After you have found the entertainment that meets your wedding-day expectations, you then need to make sure a written contract is prepared. For your protection, the contract must cover all of the pertinent aspects of the event, leaving no room for assumptions or misunderstandings. Listed below are the items that may be included in the contract, some of which are required and some of which are optional. Your specific needs and the details of your event should be dictated in the contract so that both parties know exactly what is expected from the entertainer.
1. Specify the name of the band or disc jockey that you have selected to be a part of your special day. It is important to identify the actual entertainers that you viewed on a video or a live performance. Make sure there is a clause covering a replacement of a comparable performer(s), should circumstances occur whereby the contracted entertainment becomes unavailable.
2. Carefully review the payment schedule. The payment schedule should include the deposit amount and the terms of payment of the balance. It is not uncommon for the entertainment to require the payment of the balance due several days prior to the wedding date. Provisions for overtime rates should also be made a part of the contract. Most entertainment contracts have a cancellation clause, which may cause you to forfeit your deposit, if the event is canceled. The entertainment provider generally retains the deposit to compensate for the lost booking.
3. Review your event timeline with the entertainment and plan accordingly for their needs. For example, should the event overlap a lunch or dinner hour, the entertainers may require a meal. This may also be necessary if they have traveled a long distance to the venue and require set up of equipment prior to the guests arriving. Also, entertainers traveling to a location outside of their local area may require additional travel fees and lodging. Lodging may be an issue when an event ends late in the evening and the entertainers are unable to travel due to distance and the unreasonable hour. These issues must be addressed in the contract to avoid surprises on the day of your wedding.
If the event requires live musicians, they will normally get a break after each forty-five minutes of performance, unless continuous music is stipulated, which is usually an additional charge. Make sure the contract indicates the break time, generally fifteen to twenty minutes. During the break time, request that background music be provided via CD or other recorded source.

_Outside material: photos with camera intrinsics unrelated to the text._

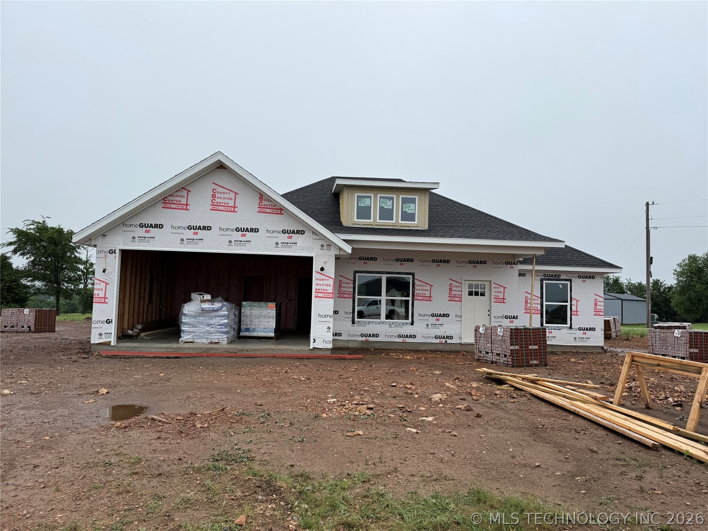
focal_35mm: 24
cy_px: 266
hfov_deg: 71.6
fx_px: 491
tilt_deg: +3.1
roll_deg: -1.3
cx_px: 354
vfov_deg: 56.8
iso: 80
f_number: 1.78
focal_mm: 6.76
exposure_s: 1/1901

3. Anticipate the challenges, if any, presented by the wedding’s location. Events that are held outside may require that entertainers and their equipment be protected from sun, rain or evening moisture. If the event is at a hotel, the venue can normally provide a canopy or umbrella to shield the entertainers but make sure this is taken care of ahead of time. If special electrical equipment is needed, such as a generator or an additional power source, make sure you carefully review these requirements since these costs can be expensive.
4. Work with your venue to confirm details of the entertainment area. This includes a specific stage size that may be required for the entertainers, and should be specified in the contract. If necessary, provide the different locations for the ceremony, cocktails and reception and the start times of each. Also provide loading instructions for your site, as well as the designated parking area. Parking is usually validated for all entertainers. Make sure you know the fees associated with the venue of choice because parking validations for several entertainers can add up to an expensive proposition when you receive your bill.
5. Don’t forget to include a due date. A specific date by which the wedding-planner forms need to be returned to the entertainment provider should be included in writing. This gives you the comfort of knowing that the schedule of events can be properly prepared well in advance and any changes can be discussed prior to the wedding date.